Friday, January 13, 2012

Only pictures on a calendar?

The New Year already has flown, leaving its newborn status lying flat in the nest.

And I’m left with all these extra calendars---two from local businesses, two from churches which somehow think I will be interested in adding their agenda to my schedule, and another complimentary calendar from a company wanting me to buy calendars to give people next year, assuming, I suppose, that I somehow believe others will be interested in my agenda next year.

But I like the pictures on these calendars, anyway.

Most appealing to me are calendars with pictures of nature coinciding with each season, which is nice, especially if you live in a place where you don’t have distinct seasons. In Oklahoma, where I grew up, we could have a brutal winter followed by a miserably hot summer---both of which seemed to endure forever. But fall was a weekend fling, and spring was a whiff in the air. So I loved gazing into those calendar pictures of a New England fall foliage or a radiant springtime in Kentucky. Ahh---how relaxing they seemed, especially to a high strung high school kid.

Why do so many calendars have pictures of animals---dogs, cats, horses? I suppose if petting a dog or having a cat curl up in your lap can steady your emotions on a roller coaster day, maybe the next best thing would be a picture of a likeable creature.
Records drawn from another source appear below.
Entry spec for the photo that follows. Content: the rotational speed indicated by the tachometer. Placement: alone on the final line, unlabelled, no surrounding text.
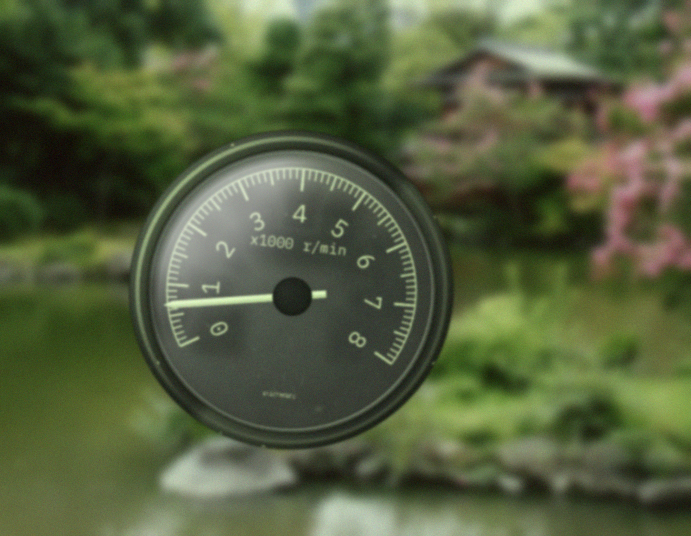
700 rpm
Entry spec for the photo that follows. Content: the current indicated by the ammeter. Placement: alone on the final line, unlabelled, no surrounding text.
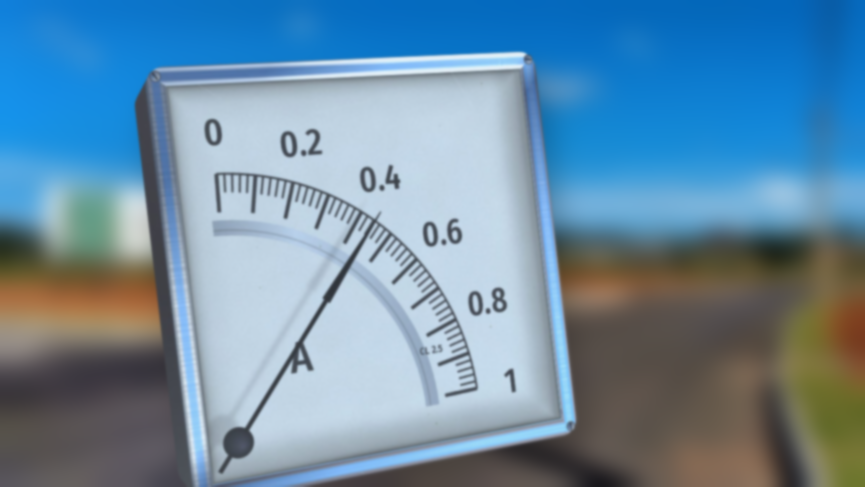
0.44 A
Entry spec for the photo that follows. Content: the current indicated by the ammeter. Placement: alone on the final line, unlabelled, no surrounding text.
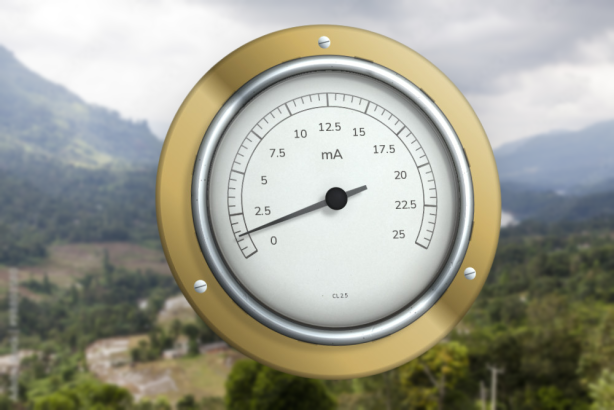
1.25 mA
And that’s nice, especially when so many of the human species aren’t.

Calendars with mountain or ocean scenes can bring relief from the harsh realities of life, too. Just imagine you are there, and that can smooth wrinkled emotions.

But, of all the calendars I enjoy, one calendar stands above all the rest.

That’s happens to be the custom calendar my wife created online. Each month is filled with pictorial memories of my family. I turn to January and there is Mary and me, having a cup of Community Coffee in the kitchen; in April Lori is baking a birthday pie for Madi; I look to July and there’s Dave and Madi splashing in the pool with our two Schnauzers; a glance at August and Mary and Madi are cooking an Italian dish for grandparents; and finally, I’m in December smiling at Harrison opening presents.

Relax, release, rejuvenate.

Calendar pictures of family soothe me amidst the stress and strain of life, reminding me, as I close my eyes with those pictures in my mind’s eye, of life’s priorities. Unlike the old flip books, which created an illusion of motion as you thumbed through them, glancing through the calendar’s family photos does quite the opposite: It halts the movement into a single photo shot, a sort of mental composite, leaving us with an image of what’s really important: family.

I’ve never known anyone in their dying moment wish for more time at the office. But I have seen, time and again, person after person, finding comfort as they lay dying in the presence of their family.

Death brings the living together---at least for a dying moment.

On this calendar day, I’m standing with a young couple at the graveside service for their stillborn child. Grieving the memories of memories that never happened---their baby’s first cry, the giggles, the words “Dada,” and “Mama,” the baby’s first steps---the parents seem mesmerized by the tiny box containing the body of their baby.

Having closed the service, the harsh January wind whips across our faces as I ask: “Would you like a little time here just to yourselves, apart from the rest of your family?”

“No,” the father whispers, “we can only make it as a unit.”

A unit--- a family unit.

I doubt that cemetery scene will be on a calendar picture next year or ever, but I hope the words will echo for that family through the months of each year: “We can only make it as a unit.”

Death is a part of living, and though it’s usually an uninvited and unwelcomed guest, it still intrudes onto our calendars without our invitation or embrace, reminding us that it has an appointment with each of us on a number somewhere between one and thirty-one. But the family pictures, those memories of life---or even the desire for it---breathe significance into what is past and cast hope for the future: We can make it as a unit, a family unit.

And that’s the truth---no matter what pictures are on your calendar.